**Exercise requirements:**
Only one span of the material below is wanted. Output it exactly, from the line with "Page 1 of 5" through the line with "Professor Jamelia Morgan", without any pictures.

-- Opening Marker --

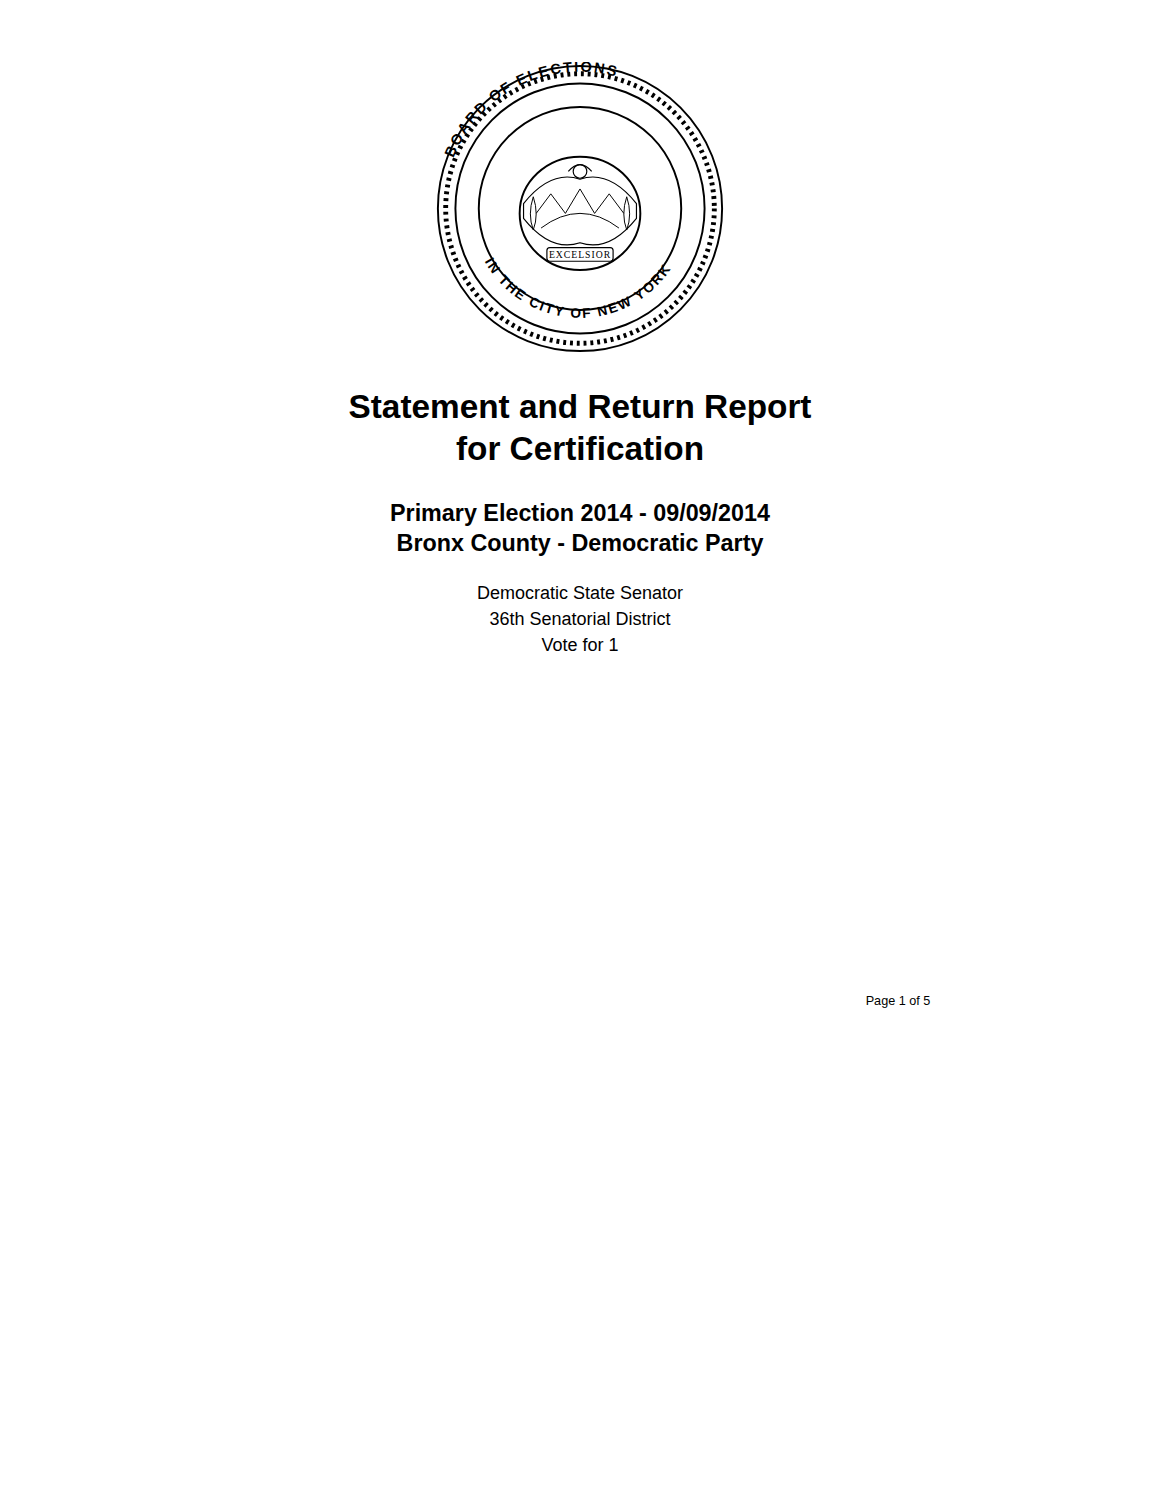Statement and Return Report
for Certification
Primary Election 2014 - 09/09/2014
Bronx County - Democratic Party
Democratic State Senator
36th Senatorial District
Vote for 1
Page 1 of 5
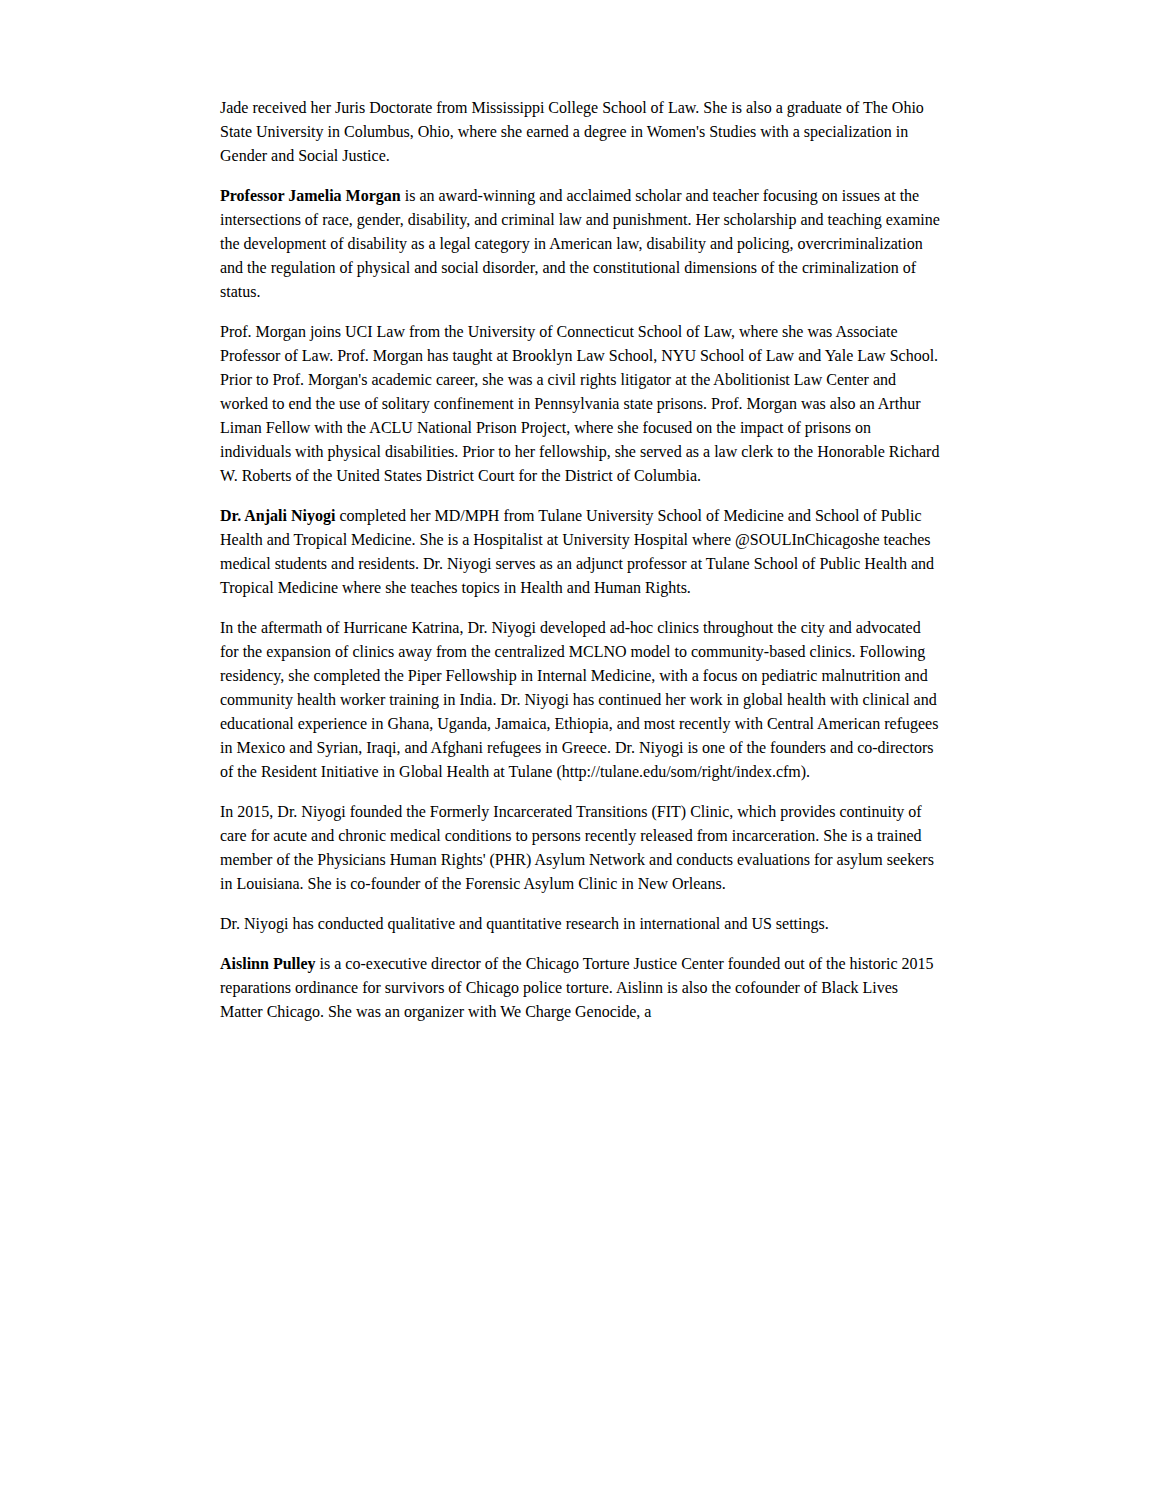Jade received her Juris Doctorate from Mississippi College School of Law. She is also a graduate of The Ohio State University in Columbus, Ohio, where she earned a degree in Women's Studies with a specialization in Gender and Social Justice.
Professor Jamelia Morgan is an award-winning and acclaimed scholar and teacher focusing on issues at the intersections of race, gender, disability, and criminal law and punishment. Her scholarship and teaching examine the development of disability as a legal category in American law, disability and policing, overcriminalization and the regulation of physical and social disorder, and the constitutional dimensions of the criminalization of status.
Prof. Morgan joins UCI Law from the University of Connecticut School of Law, where she was Associate Professor of Law. Prof. Morgan has taught at Brooklyn Law School, NYU School of Law and Yale Law School. Prior to Prof. Morgan's academic career, she was a civil rights litigator at the Abolitionist Law Center and worked to end the use of solitary confinement in Pennsylvania state prisons. Prof. Morgan was also an Arthur Liman Fellow with the ACLU National Prison Project, where she focused on the impact of prisons on individuals with physical disabilities. Prior to her fellowship, she served as a law clerk to the Honorable Richard W. Roberts of the United States District Court for the District of Columbia.
Dr. Anjali Niyogi completed her MD/MPH from Tulane University School of Medicine and School of Public Health and Tropical Medicine. She is a Hospitalist at University Hospital where @SOULInChicagoshe teaches medical students and residents. Dr. Niyogi serves as an adjunct professor at Tulane School of Public Health and Tropical Medicine where she teaches topics in Health and Human Rights.
In the aftermath of Hurricane Katrina, Dr. Niyogi developed ad-hoc clinics throughout the city and advocated for the expansion of clinics away from the centralized MCLNO model to community-based clinics. Following residency, she completed the Piper Fellowship in Internal Medicine, with a focus on pediatric malnutrition and community health worker training in India. Dr. Niyogi has continued her work in global health with clinical and educational experience in Ghana, Uganda, Jamaica, Ethiopia, and most recently with Central American refugees in Mexico and Syrian, Iraqi, and Afghani refugees in Greece. Dr. Niyogi is one of the founders and co-directors of the Resident Initiative in Global Health at Tulane (http://tulane.edu/som/right/index.cfm).
In 2015, Dr. Niyogi founded the Formerly Incarcerated Transitions (FIT) Clinic, which provides continuity of care for acute and chronic medical conditions to persons recently released from incarceration. She is a trained member of the Physicians Human Rights' (PHR) Asylum Network and conducts evaluations for asylum seekers in Louisiana. She is co-founder of the Forensic Asylum Clinic in New Orleans.
Dr. Niyogi has conducted qualitative and quantitative research in international and US settings.
Aislinn Pulley is a co-executive director of the Chicago Torture Justice Center founded out of the historic 2015 reparations ordinance for survivors of Chicago police torture. Aislinn is also the cofounder of Black Lives Matter Chicago. She was an organizer with We Charge Genocide, a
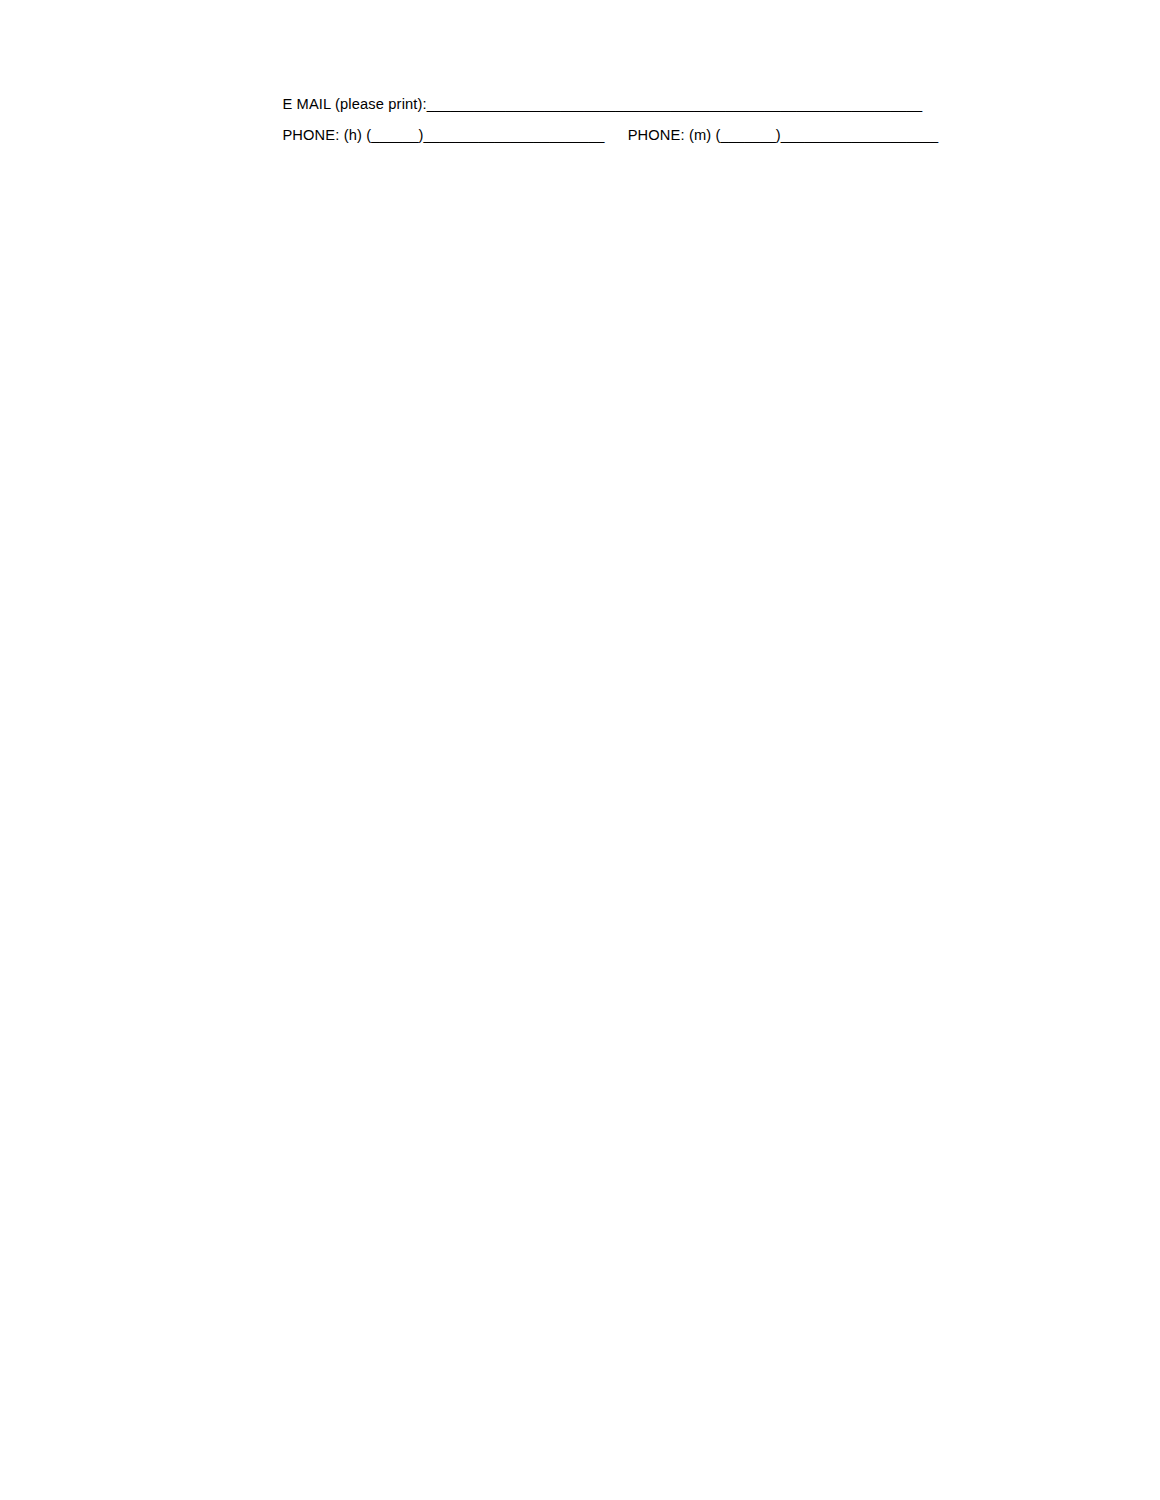E MAIL (please print):_______________________________________________________________
PHONE: (h) (______)_______________________ PHONE: (m) (_______)____________________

-- Closing Marker --

**Written solution:**
Page 1 of 5
Jade received her Juris Doctorate from Mississippi College School of Law. She is also a graduate of The Ohio State University in Columbus, Ohio, where she earned a degree in Women's Studies with a specialization in Gender and Social Justice.
Professor Jamelia Morgan is an award-winning and acclaimed scholar and teacher focusing on issues at the intersections of race, gender, disability, and criminal law and punishment. Her scholarship and teaching examine the development of disability as a legal category in American law, disability and policing, overcriminalization and the regulation of physical and social disorder, and the constitutional dimensions of the criminalization of status.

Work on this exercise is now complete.